Apparently, the vineyards are among the most beautiful in the world.

The one wine sampled showed that identity point exactly. While not terribly bad, the 2005 Wolftrap is an awkward mish-mash of Syrah, Cinsault, Mourvedre and Viognier. The aroma swirls with black pepper and tastes of too much oak. It would be a challenge for any expert to taste it blind and say, “Yup, that’s a South African blend of red and white grapes.” My guess is that they would guess South Australia Shiraz. 8.2, not for flavour, but for lacking guts. Also, it’s too early for it to be on the shelves. Too tight, don’t drink before 2007. Around £7.50 at Oddbins.

The Glen Carlou, one of my favourite South African wine producers, 2004 Tortoise Hill Red is also a blend. Don’t think there is Pinot Noir, but can’t be sure. They didn’t bother putting the info on the label. It’s like the fat cats of Paarl are sitting in a smoke-filled conference room, leaning back in leather chairs, puffing on Cuban cigars, saying, “Who gives a damn what grapes are in it?”

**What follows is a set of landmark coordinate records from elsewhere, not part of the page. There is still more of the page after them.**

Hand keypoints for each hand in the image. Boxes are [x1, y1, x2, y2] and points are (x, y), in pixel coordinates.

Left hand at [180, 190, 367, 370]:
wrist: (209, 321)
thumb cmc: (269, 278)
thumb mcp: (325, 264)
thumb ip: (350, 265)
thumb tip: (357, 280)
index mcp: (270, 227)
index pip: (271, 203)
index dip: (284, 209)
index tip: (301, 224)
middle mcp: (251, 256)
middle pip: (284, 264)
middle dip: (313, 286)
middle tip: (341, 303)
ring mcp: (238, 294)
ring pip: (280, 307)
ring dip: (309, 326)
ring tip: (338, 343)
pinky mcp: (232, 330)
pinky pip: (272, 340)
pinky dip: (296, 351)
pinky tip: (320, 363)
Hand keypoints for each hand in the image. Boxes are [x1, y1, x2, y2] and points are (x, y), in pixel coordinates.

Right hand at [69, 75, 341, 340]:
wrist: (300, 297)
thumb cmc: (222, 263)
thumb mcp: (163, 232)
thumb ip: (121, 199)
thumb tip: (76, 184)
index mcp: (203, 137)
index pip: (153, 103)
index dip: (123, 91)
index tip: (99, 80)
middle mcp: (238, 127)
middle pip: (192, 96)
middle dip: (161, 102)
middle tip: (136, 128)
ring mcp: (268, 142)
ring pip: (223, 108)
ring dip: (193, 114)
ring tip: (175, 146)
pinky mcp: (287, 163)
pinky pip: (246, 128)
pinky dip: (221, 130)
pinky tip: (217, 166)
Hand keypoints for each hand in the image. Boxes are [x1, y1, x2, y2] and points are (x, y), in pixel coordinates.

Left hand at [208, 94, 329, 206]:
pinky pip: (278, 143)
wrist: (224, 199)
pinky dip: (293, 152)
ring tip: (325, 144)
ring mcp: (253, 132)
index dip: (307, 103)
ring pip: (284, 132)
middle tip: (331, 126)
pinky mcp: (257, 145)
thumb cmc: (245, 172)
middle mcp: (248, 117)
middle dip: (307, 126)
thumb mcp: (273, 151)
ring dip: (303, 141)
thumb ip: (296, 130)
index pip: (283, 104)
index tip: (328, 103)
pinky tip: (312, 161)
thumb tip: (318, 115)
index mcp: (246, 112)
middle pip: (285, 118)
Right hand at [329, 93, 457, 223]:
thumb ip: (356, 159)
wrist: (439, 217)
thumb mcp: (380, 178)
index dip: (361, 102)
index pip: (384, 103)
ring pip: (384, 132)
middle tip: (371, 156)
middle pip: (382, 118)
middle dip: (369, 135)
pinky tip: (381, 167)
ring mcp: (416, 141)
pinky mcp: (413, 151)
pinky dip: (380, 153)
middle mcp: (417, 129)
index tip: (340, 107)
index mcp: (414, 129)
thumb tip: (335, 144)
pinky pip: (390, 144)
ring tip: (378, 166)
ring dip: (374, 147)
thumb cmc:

Well, we do, and it tastes like there are about three or four varieties… most likely Syrah and Cinsault, perhaps with some Merlot and Zinfandel, for smoothness and pepper, respectively. (Upon further research, the wine is predominately Cabernet Sauvignon, 69 percent…so big miss there. Syrah is in there, but not Cinsault, at 12.5 percent. Zinfandel and Merlot are there, at nine and four percent… but the big surprise is the Portuguese bad boy Tourega Nacional fills out the rest of the bottle.) With all those grapes, it’s disappointing… and, oddly, tastes South African.

Berries, fruity, oaky, tannic and tight. Yeah, Yeah, Yeah. 8.0, because I expected better. Less than £8, also at Oddbins.